What this task involves:
Output every entry exactly as written, skipping any pictures.

## START Supplied information

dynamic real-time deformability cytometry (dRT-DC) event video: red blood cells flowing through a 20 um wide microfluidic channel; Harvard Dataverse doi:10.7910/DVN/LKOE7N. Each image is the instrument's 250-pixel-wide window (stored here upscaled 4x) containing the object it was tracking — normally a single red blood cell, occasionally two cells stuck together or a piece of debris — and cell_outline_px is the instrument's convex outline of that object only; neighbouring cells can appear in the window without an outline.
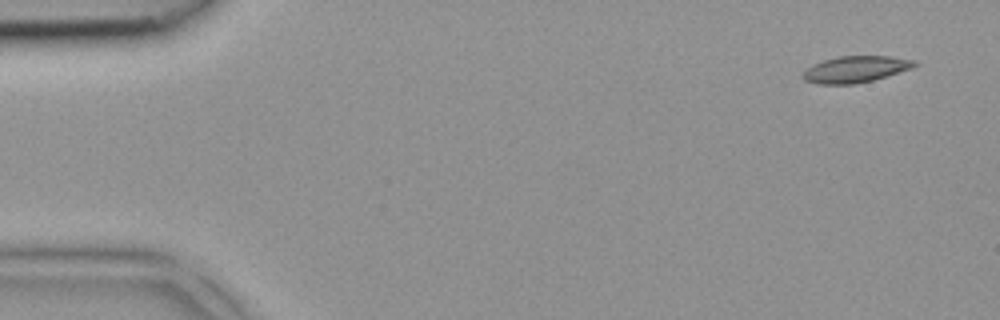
{"species": "common noctule bat (a hibernating species)", "species_latin": "Nyctalus noctula", "temperature_condition": "room temperature", "stored_images_in_passage": 5, "camera_frame_rate_fps": 3000, "um_per_image_px": 0.085, "animal": {"sex": "female", "body_mass_g": 18.4}, "frame": {"image": 1, "passage_image": 1, "time_ms": 0.0, "image_size_px": [1000, 320], "cell_outline_px": [[920, 64], [912, 68], [872, 80], [856, 84], [816, 84], [804, 80], [800, 76], [812, 64], [824, 60], [840, 56], [892, 56], [916, 60]], "centroid_in_image_um": [72.73, 5.88], "position_along_channel_um": 12.3, "area_um2": 17.28}}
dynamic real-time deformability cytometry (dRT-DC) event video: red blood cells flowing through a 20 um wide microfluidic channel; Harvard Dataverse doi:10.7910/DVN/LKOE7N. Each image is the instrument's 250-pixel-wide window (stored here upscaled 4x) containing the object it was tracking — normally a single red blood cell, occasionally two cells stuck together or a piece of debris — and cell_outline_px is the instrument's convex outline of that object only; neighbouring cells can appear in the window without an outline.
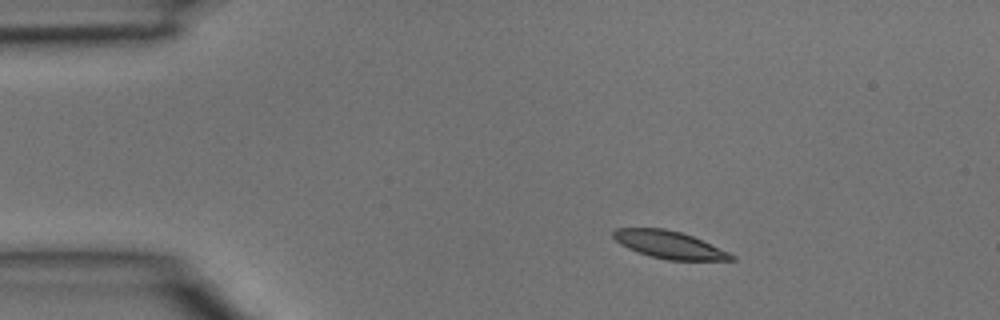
{"species": "common noctule bat (a hibernating species)", "species_latin": "Nyctalus noctula", "temperature_condition": "room temperature", "stored_images_in_passage": 2, "camera_frame_rate_fps": 3000, "um_per_image_px": 0.085, "animal": {"sex": "male", "body_mass_g": 15.6}, "frame": {"image": 1, "passage_image": 1, "time_ms": 0.0, "image_size_px": [1000, 320], "cell_outline_px": [[736, 260], [668, 260], [652, 256], [628, 248], [620, 244], [612, 236], [612, 232], [616, 228], [664, 228], [680, 232], [692, 236], [728, 252], [736, 256]], "centroid_in_image_um": [56.87, 20.8], "position_along_channel_um": 28.1, "area_um2": 18.61}}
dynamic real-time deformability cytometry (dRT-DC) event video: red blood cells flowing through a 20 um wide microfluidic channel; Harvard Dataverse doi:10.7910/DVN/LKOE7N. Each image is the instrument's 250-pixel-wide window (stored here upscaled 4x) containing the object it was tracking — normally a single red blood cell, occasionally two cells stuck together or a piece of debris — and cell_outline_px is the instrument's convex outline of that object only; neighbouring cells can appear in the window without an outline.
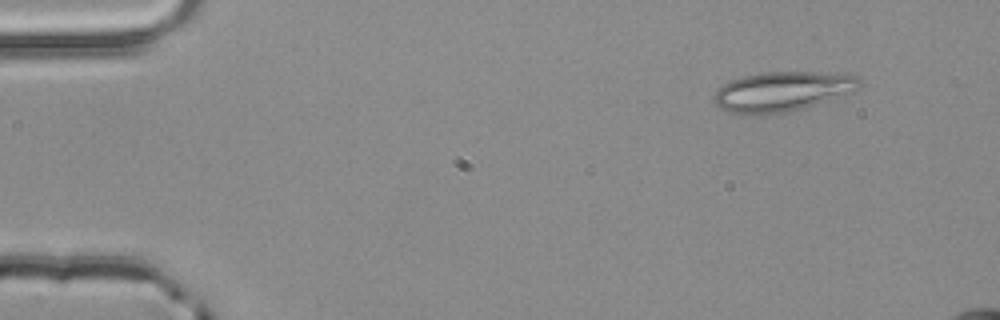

## END Supplied information

Full answer:
dynamic real-time deformability cytometry (dRT-DC) event video: red blood cells flowing through a 20 um wide microfluidic channel; Harvard Dataverse doi:10.7910/DVN/LKOE7N. Each image is the instrument's 250-pixel-wide window (stored here upscaled 4x) containing the object it was tracking — normally a single red blood cell, occasionally two cells stuck together or a piece of debris — and cell_outline_px is the instrument's convex outline of that object only; neighbouring cells can appear in the window without an outline.
{"species": "common noctule bat (a hibernating species)", "species_latin": "Nyctalus noctula", "temperature_condition": "room temperature", "stored_images_in_passage": 5, "camera_frame_rate_fps": 3000, "um_per_image_px": 0.085, "animal": {"sex": "female", "body_mass_g": 18.4}, "frame": {"image": 1, "passage_image": 1, "time_ms": 0.0, "image_size_px": [1000, 320], "cell_outline_px": [[920, 64], [912, 68], [872, 80], [856, 84], [816, 84], [804, 80], [800, 76], [812, 64], [824, 60], [840, 56], [892, 56], [916, 60]], "centroid_in_image_um": [72.73, 5.88], "position_along_channel_um": 12.3, "area_um2": 17.28}}
dynamic real-time deformability cytometry (dRT-DC) event video: red blood cells flowing through a 20 um wide microfluidic channel; Harvard Dataverse doi:10.7910/DVN/LKOE7N. Each image is the instrument's 250-pixel-wide window (stored here upscaled 4x) containing the object it was tracking — normally a single red blood cell, occasionally two cells stuck together or a piece of debris — and cell_outline_px is the instrument's convex outline of that object only; neighbouring cells can appear in the window without an outline.
{"species": "common noctule bat (a hibernating species)", "species_latin": "Nyctalus noctula", "temperature_condition": "room temperature", "stored_images_in_passage": 2, "camera_frame_rate_fps": 3000, "um_per_image_px": 0.085, "animal": {"sex": "male", "body_mass_g": 15.6}, "frame": {"image": 1, "passage_image": 1, "time_ms": 0.0, "image_size_px": [1000, 320], "cell_outline_px": [[736, 260], [668, 260], [652, 256], [628, 248], [620, 244], [612, 236], [612, 232], [616, 228], [664, 228], [680, 232], [692, 236], [728, 252], [736, 256]], "centroid_in_image_um": [56.87, 20.8], "position_along_channel_um": 28.1, "area_um2": 18.61}}
dynamic real-time deformability cytometry (dRT-DC) event video: red blood cells flowing through a 20 um wide microfluidic channel; Harvard Dataverse doi:10.7910/DVN/LKOE7N. Each image is the instrument's 250-pixel-wide window (stored here upscaled 4x) containing the object it was tracking — normally a single red blood cell, occasionally two cells stuck together or a piece of debris — and cell_outline_px is the instrument's convex outline of that object only; neighbouring cells can appear in the window without an outline.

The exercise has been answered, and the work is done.